A Shelf of My Grandmother’s Books
by T. Allen Culpepper
She had collected the Harvard Classics too,
in their dark green faux-leather covers, but I
have chosen the other set, from a publisher called Black’s,
bound in red cloth embossed with black and gold,
Smythe-sewn spine, small print, and rough-cut pages,
because the editors’ quirky choices—
they sometimes get it right, as with Shakespeare,
Hawthorne and Ibsen, Byron, Dostoevsky—
but Bret Harte? And who the hell is Haggard?
But the randomness reminds me of her,
who without discrimination read
voraciously—romances, mysteries,
biographies, how-to books, the Bible—
often three books, or four, simultaneously.
Intelligent but from hard times, she’d never
been to college, though she dreamed of it,
wanted to write, took a correspondence
course in writing children’s stories, assignments
picked out on a little Olivetti,
sent in by mail, and then her anxious wait
for the reader’s letters, her certificate.
She and I sometimes got on, sometimes
not so much; she made the move “back home”
when I was an independent teen,
not wanting all the attention she longed to give me.

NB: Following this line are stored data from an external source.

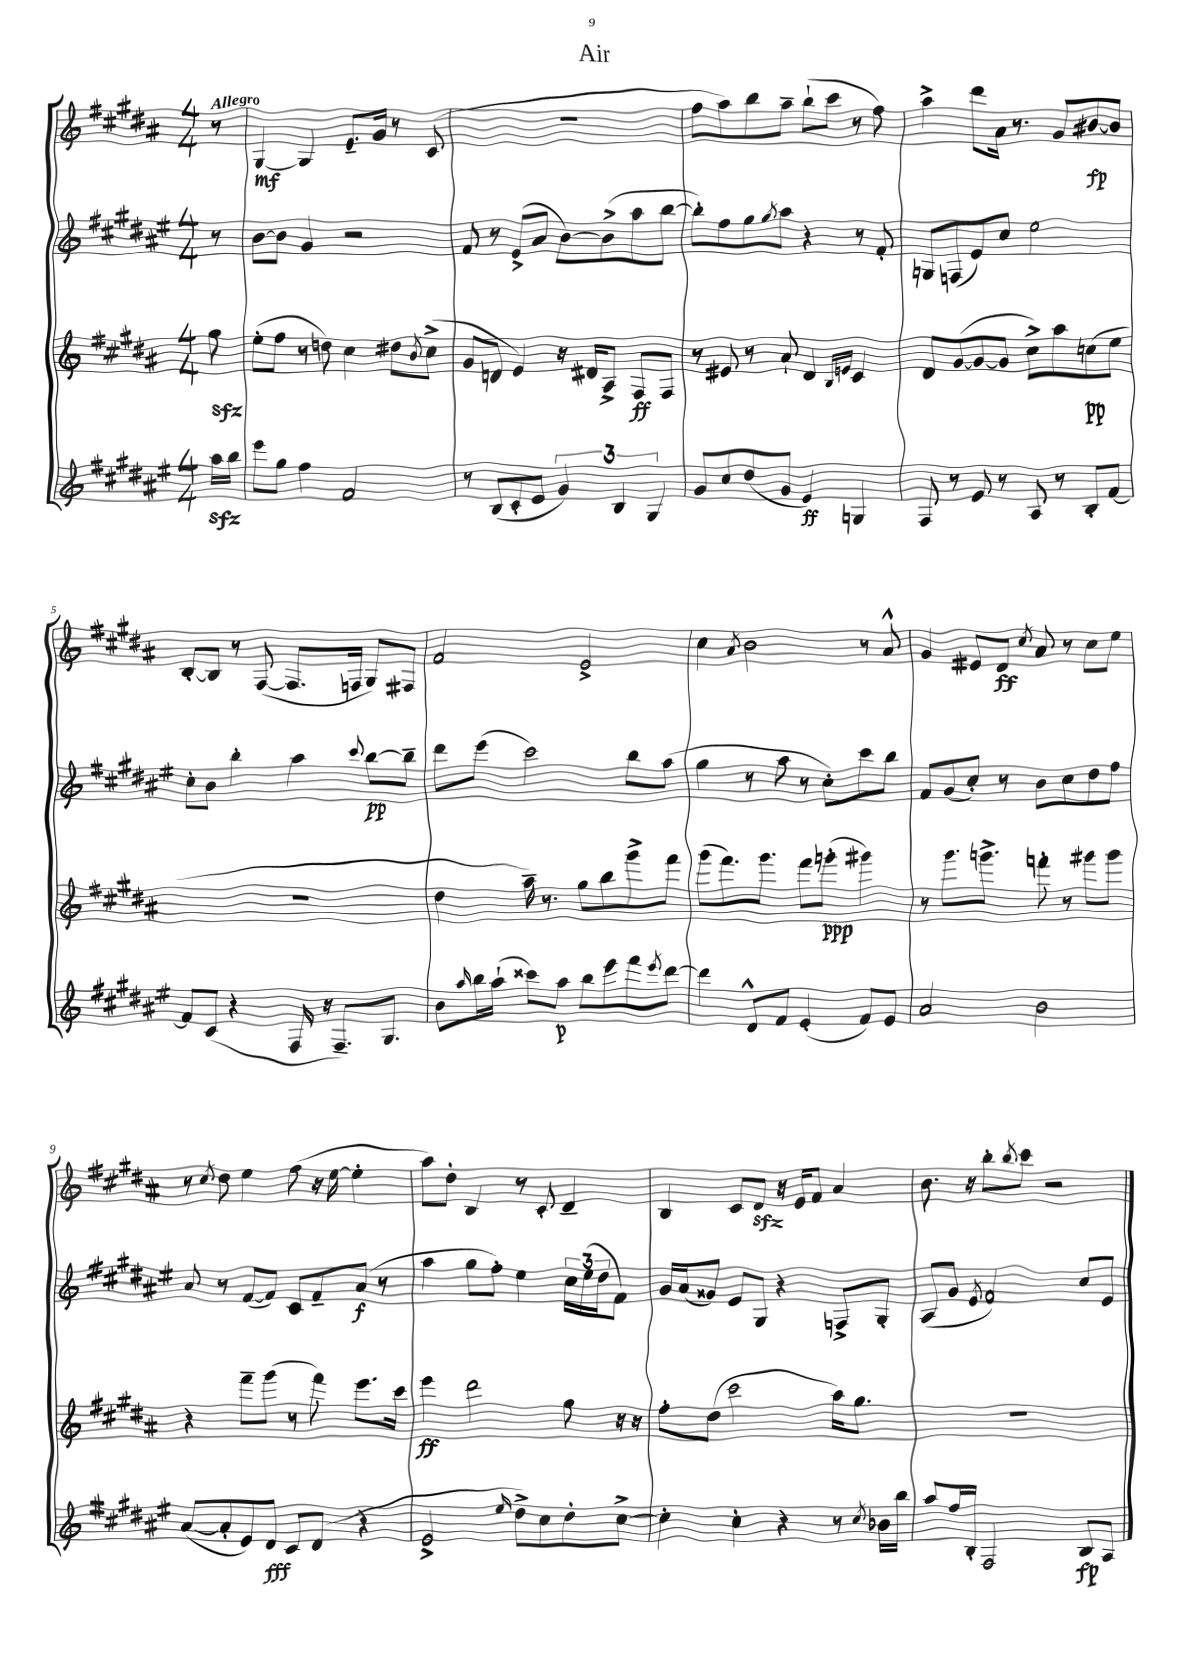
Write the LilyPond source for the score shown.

\header { title = "Air" }
<<
\new StaffGroup <<
\new Staff = "s0" {
    \clef treble \key b \major \numericTimeSignature \time 4/4 \partial 8 \tempo "Allegro"
    r8 |
    gis4~\mf gis4 e'8.-- gis'16 r8 cis'8( |
    R1 |
    fis''8 ais''8) b''8 ais''8-- b''8-!( cis'''8 r8 fis''8) |
    ais''4-> dis'''8 ais'16 r8. gis'8 bis'8~\fp bis'8 |
    b8~-. b8 r8 fis8~( fis8. f16 gis8) fis8 |
    fis'2 e'2-> |
    cis''4 \acciaccatura { ais'8 } b'2 r8 ais'8-^ |
    gis'4 eis'8 dis'8\ff \acciaccatura { cis''8 } ais'8 r8 cis''8 e''8 |
    r8 \acciaccatura { cis''8 } dis''8 e''4 fis''8( r16 e''16~ e''4-. |
    ais''8) dis''8-. b4 r8 cis'8-. dis'4-- |
    b4 cis'8 dis'8\sfz r16 e'16 fis'8 ais'4 |
    b'8. r16 b''8-. \acciaccatura { b''8 } cis'''8 r2 \bar "|." |
}
\new Staff = "s1" {
    \clef treble \key fis \major \numericTimeSignature \time 4/4 \partial 8
    r8 |
    b'8~ b'8 gis'4 r2 |
    fis'8 r8 eis'8->( ais'8 b'8~) b'8->( ais''8 b''8~ |
    b''8-.) fis''8 gis''8 \acciaccatura { gis''8 } ais''8 r4 r8 fis'8-. |
    g8 f8( eis'8) cis''8 eis''2 |
    cis''8-. b'8 b''4-. ais''4 \appoggiatura { cis'''8 } b''8~\pp b''8-- |
    dis'''8 eis'''8( cis'''2) b''8 ais''8( |
    gis''4 r8 ais''8 r8 cis''8-.) cis'''8 b''8 |
    fis'8 gis'8( cis''8-.) r8 b'8 cis''8 dis''8 fis''8 |
    ais'8 r8 fis'8~( fis'8) cis'8 fis'8-- ais'8\f( r8 |
    ais''4 gis''8 fis''8-.) eis''4 \tuplet 3/2 { cis''16 eis''16( dis''16 } fis'8) |
    gis'16 ais'16( gisis'8) eis'8 gis8 r4 f8-> gis8-. |
    ais8( gis'8 \acciaccatura { eis'8 } fis'2) cis''8 eis'8 \bar "|." |
}
\new Staff = "s2" {
    \clef treble \key b \major \numericTimeSignature \time 4/4 \partial 8
    gis''8\sfz |
    e''8-.( fis''8 r8 d''8) cis''4 dis''8 \acciaccatura { b'8 } cis''8->( |
    gis'8 d'8 e'4) r16 dis'16 ais8-> fis8\ff fis8 |
    r8 eis'8 r8 ais'8-! dis'4 \grace { b16 e'16 } cis'4 |
    dis'8 gis'8~( gis'8~ gis'8 cis''8->) ais''8 c''8\pp( e''8 |
    R1 |
    dis''4 ais''16--) r8. gis''8 b''8 gis'''8-> fis'''8 |
    gis'''8( fis'''8.) gis'''8. fis'''8 g'''8-.\ppp( gis'''4) |
    r8 gis'''8. g'''8.-> f'''8-. r8 gis'''8 gis'''8 |
    r4 fis'''8-- gis'''8( r8 fis'''8) e'''8. cis'''16 |
    e'''4\ff dis'''2 gis''8 r16 r16 |
    fis''8-. dis''8( cis'''2 ais''16) gis''8. |
    R1 \bar "|." |
}
\new Staff = "s3" {
    \clef treble \key fis \major \numericTimeSignature \time 4/4 \partial 8
    ais''16\sfz b''16 |
    eis'''8 gis''8 fis''4 fis'2 |
    r8 b8( cis'8-. eis'8 \tuplet 3/2 { gis'4) b4 gis4 } |
    gis'8 cis''8 dis''8( gis'8 eis'4\ff) g4 |
    fis8 r8 eis'8 r8 ais8 r8 b8-. fis'8~ |
    fis'8 cis'8( r4 fis16 r16 fis8.--) gis8. |
    b'8 \grace { ais''16 } b''16 ais''16-!( cisis'''8) ais''8\p b''8 eis'''8 fis'''8 \acciaccatura { eis'''8 } dis'''8~ |
    dis'''4 dis'8-^ fis'8 eis'4-.( fis'8) eis'8 |
    ais'2 b'2 |
    ais'8~( ais'8-. eis'8) dis'8\fff cis'8 dis'8( r4 |
    eis'2-> \grace { eis''16 } dis''8->) cis''8 dis''8-. cis''8~-> |
    cis''4-. cis''4-. r4 r8 \acciaccatura { cis''8 } bes'16 b''16 |
    ais''8 fis''16 b16-. fis2 b8\fp ais8 \bar "|." |
}
>>
>>
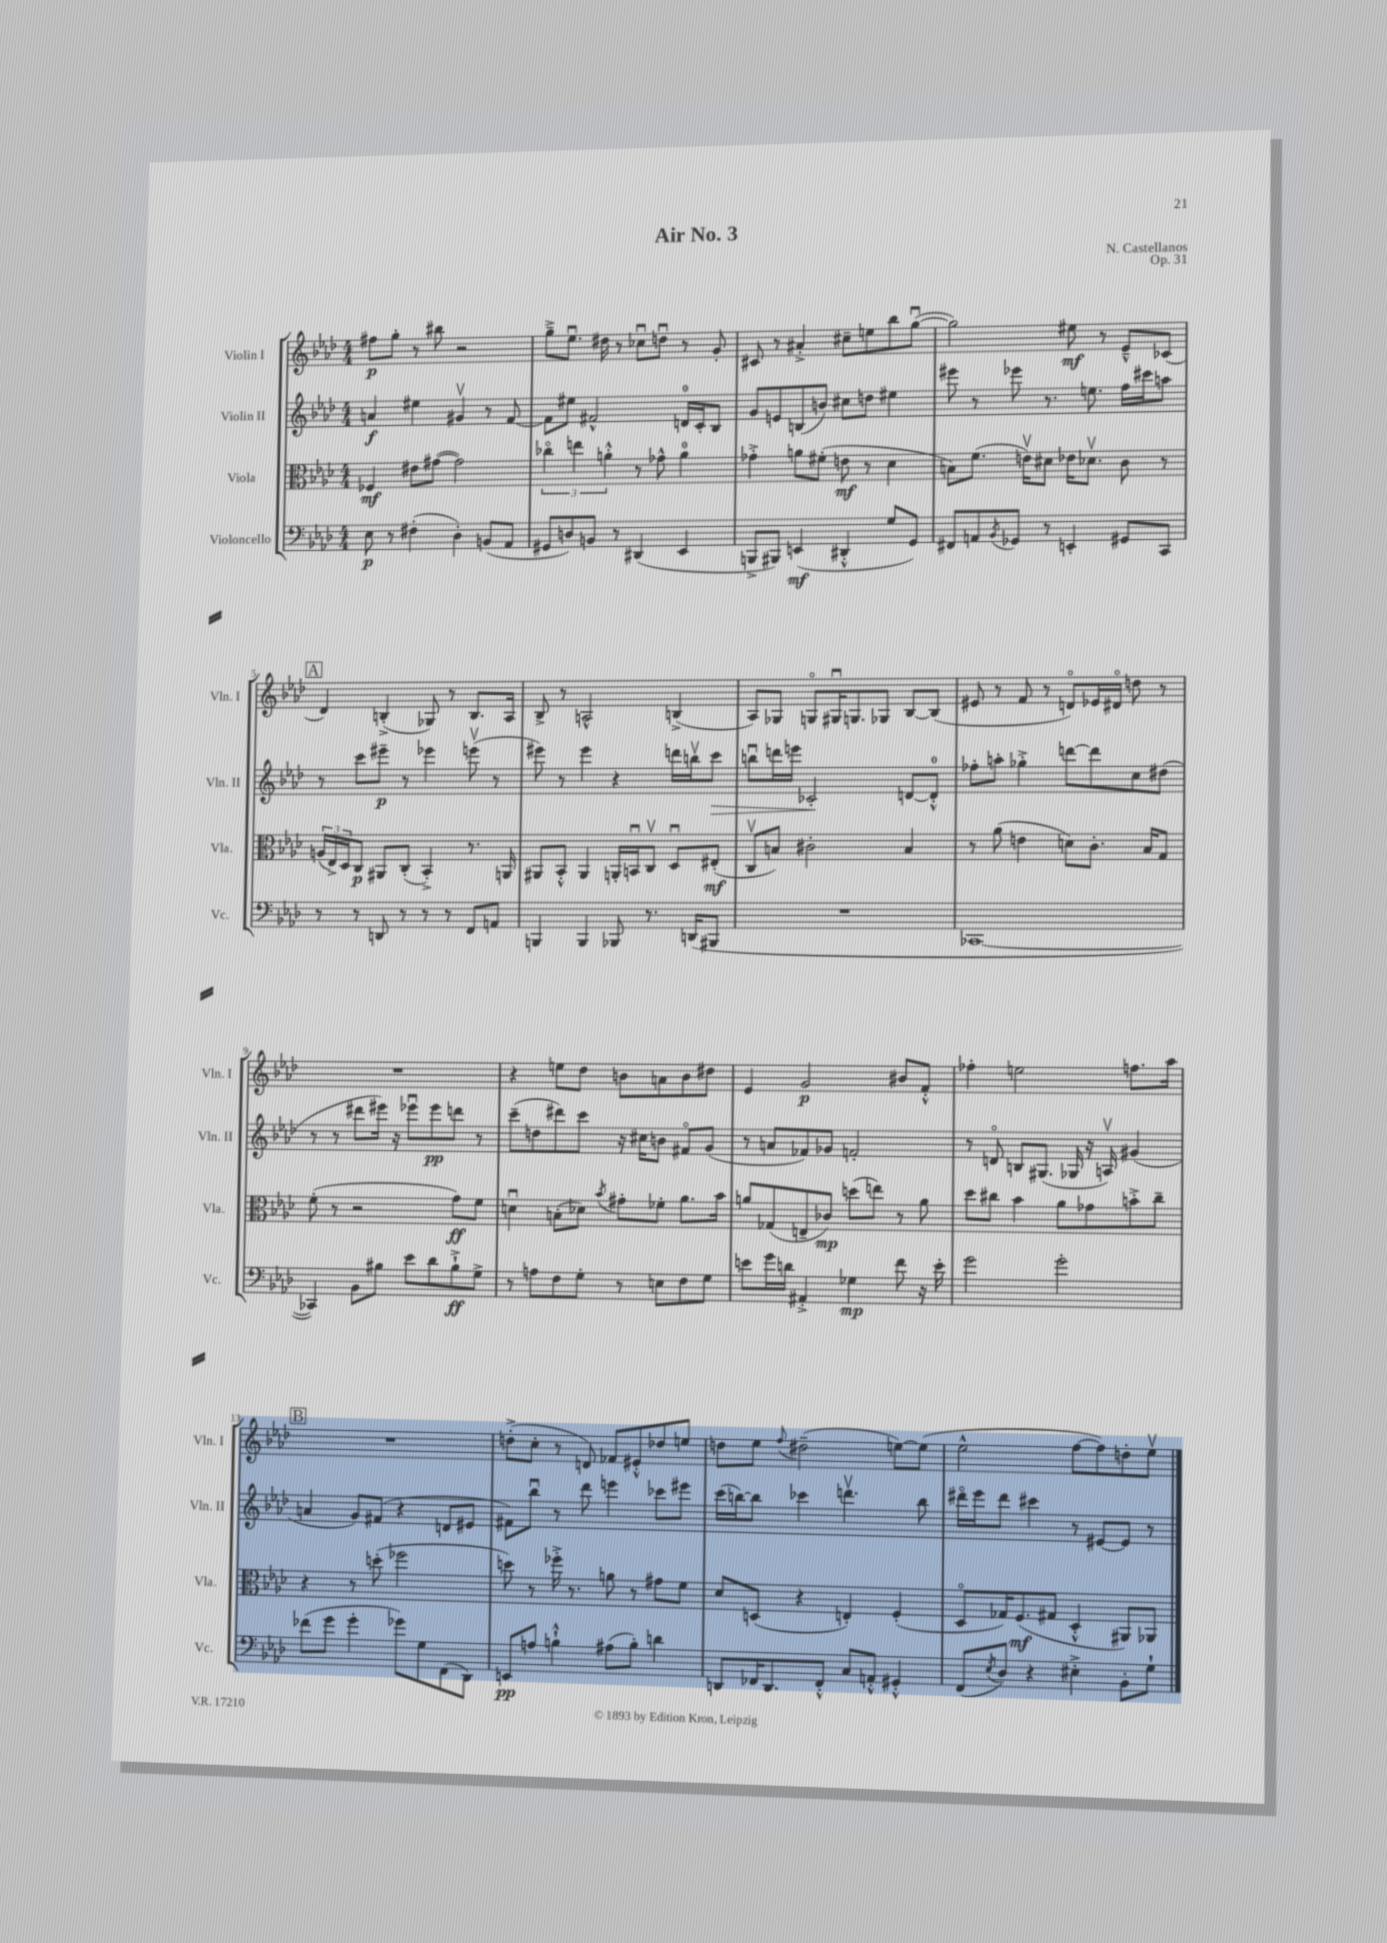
\header { title = "Air No. 3" composer = "N. Castellanos" opus = "Op. 31" }
<<
\new StaffGroup <<
\new Staff = "s0" \with { instrumentName = "Violin I" shortInstrumentName = "Vln. I" } {
    \clef treble \key aes \major \numericTimeSignature \time 4/4
    fis''8\p g''8-. r8 bis''8 r2 |
    g''8---> ees''8.\downbow dis''16 r8 ces''8\downbow d''8\downbow r8 g'8-. |
    cis'8 r8 ais'4-.-> cis''8-- e''8 bes''8 g''8~\downbow( |
    g''2) eis''8\mf r8 ees'8---^ ces'8( |
    \mark \markup { \box "A" } des'4) b4-.->( ges8) r8 b8. aes16 |
    bes8-> r8 a2-^ b4->( |
    aes8) ges8 g8\flageolet gis16\downbow g8. ges8 bes8~ bes8( |
    eis'8 r8 f'8 r8 d'8\flageolet) ees'16 dis'16\flageolet d''8 r8 |
    R1 |
    r4 e''8 des''8 b'8 a'8 b'8 dis''8 |
    ees'4 g'2\p bis'8 f'8-.-^ |
    fes''4-. e''2 f''8. aes''16 |
    \mark \markup { \box "B" } R1 |
    d''8-.->( c''8-. r8 d'8) fes'8 eis'8-.-^ des''8 e''8 |
    d''8 ees''8 \appoggiatura { f''8 } dis''2--( e''8~) e''8( |
    ees''2-^ f''8~ f''8) d''8-. ees''8\upbow \bar "|." |
}
\new Staff = "s1" \with { instrumentName = "Violin II" shortInstrumentName = "Vln. II" } {
    \clef treble \key aes \major \numericTimeSignature \time 4/4
    a'4\f eis''4 gis'4\upbow r8 f'8~ |
    f'8 eis''8 fis'2-^ d'16-0 c'16-. bes8 |
    g'8 e'8 b8( b'8) cis''8 d''8 eis''4 |
    eis'''8 r8 ees'''8 r8. e''8. f''16 cis'''16 a''8 |
    \mark \markup { \box "A" } r8 c'''8 eis'''8--\p r8 ees'''4 e'''8\upbow( r8 |
    eis'''8) r8 eis'''4 r4 d'''16 b''16\upbow c'''8\> |
    b''8\downbow d'''16 e'''16 ces'2-.\! d'8~ d'8-0-.-^ |
    fes''8-. a''8-. ges''4-.-> d'''8~ d'''8 c''8 dis''8( |
    r8 r8 dis'''8 eis'''16) r16 ees'''8\downbow ees'''8\pp d'''8 r8 |
    c'''8--( d''8 dis'''8) c'''8 r16 cis''16 b'8 fis'8\flageolet g'8( |
    r8 a'8 fes'8) ges'8 f'2-. |
    r8 d'8\flageolet b8 gis8.( ges16 r16 a16\upbow) gis'4( |
    \mark \markup { \box "B" } a'4 g'8) fis'8( r4 d'8 eis'8 |
    fis'8) bes''8\downbow r8 des'''8 e'''4 ces'''8 eis'''8 |
    c'''16( b''16~) b''8 ces'''4 d'''4.\upbow b''8 |
    dis'''16\flageolet ees'''16 dis'''8 cis'''4 r8 eis'8~ eis'8 r8 \bar "|." |
}
\new Staff = "s2" \with { instrumentName = "Viola" shortInstrumentName = "Vla." } {
    \clef alto \key aes \major \numericTimeSignature \time 4/4
    fes4\mf eis'8 gis'8~( gis'2) |
    \tuplet 3/2 { ces''4\flageolet e''4 a'4-.-^ } r8 ges'8-^ a'4-0 |
    ges'4-.-> a'8 fis'8-.( e'8\mf r8 des'4 |
    b8) f'8.( e'16\upbow) dis'8 ees'16 des'8.\upbow c'8 r8 |
    \mark \markup { \box "A" } \tuplet 3/2 { a16( ees16->) des16 } c8\p ais,8 c8-.( bes,4-.->) r8. a,16 |
    ais,8 bes,8-.-^ ais,4 a,16-. b,16\downbow c8\upbow des8\downbow eis8-.\mf( |
    c8\upbow b8) cis'2-. b4 |
    r8 aes'8( e'4 d'8) c'8.-. bes16 g8 |
    f'8-.( r8 r2 g'8\ff) f'8 |
    d'4\downbow b8-.( des'8) \acciaccatura { bes'8 } gis'8-. fes'8-. aes'8. bes'16 |
    a'8 ges8( e8-- ces'8\mp) d''8( e''8) r8 a'8 |
    des''8 cis''8 bes'4 aes'8 ges'8 b'8-.-> cis''8-- |
    \mark \markup { \box "B" } r4 r8 d''8-.( fes''2 |
    d''8) r8 fes''16-.-> r8. a'8 r8 gis'8 f'8 |
    des'8 d8( r4 e4-.) f4-.( |
    des8\flageolet ges16) f8.\mf( gis8 des4-.-^ ais,8) aes,8 \bar "|." |
}
\new Staff = "s3" \with { instrumentName = "Violoncello" shortInstrumentName = "Vc." } {
    \clef bass \key aes \major \numericTimeSignature \time 4/4
    ees8\p r8 fis4-.( des4-.) b,8( aes,8 |
    gis,8 d8) b,8 r8 dis,4( ees,4 |
    b,,8-> bis,,8) e,4\mf( dis,4-.-^ g8 g,8) |
    fis,8 a,8 \acciaccatura { bes,8 } ges,8 r8 e,4-. gis,8 c,8 |
    \mark \markup { \box "A" } r8 r8 d,8 r8 r8 r8 f,8 a,8 |
    b,,4 b,,4 bes,,8 r8. d,16( bis,,8 |
    R1 |
    ces,1~ |
    ces,4) bes,8 bis8 ees'8 des'8 bis8-!->\ff g8-> |
    r8 a8 f8 g8-. r8 e8 f8 g8 |
    e'8 g'16 d'16 ais,4-.-> ges4\mp f'8 r16 e'16-. |
    g'2 g'2-. |
    \mark \markup { \box "B" } fes'8( g'8 g'4-. ges'8) g8 f,8( des,8) |
    e,8\pp a8 b4-!-^ ais8( b8-.) d'4 |
    d,8 fes,16 d,8. fes,8-.-^ c8 a,8-.-^ gis,4-.-^ |
    f,8( \acciaccatura { ees8 } des8) r4 eis4-.-> bes,8-. g8-! \bar "|." |
}
>>
>>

Only later did I want to hear
her stories, and by then, it was hard—
her hearing had been badly damaged when she
worked on radios during the war, and a plane
took off unexpectedly when she
had forgotten her ear protection,
and her deafness grew worse and worse with age;
much later, an accident injured her eyes, and then
she become displaced in time, unsure
if she was speaking to me or to my father.
And then I felt remorse for my behavior,
regretful about what I might have learned.
Often I suspect that my love of books
comes from her, so upon her death,
the remembrance that I wanted was
a set of books reflective of the desire
for education that she always harbored.
Despite our conflicts and her flaws, despite
how she become impossible near the end,
I loved her, and I know she helped shape
the career path that I would take.
Perhaps her influence primed me as a poet.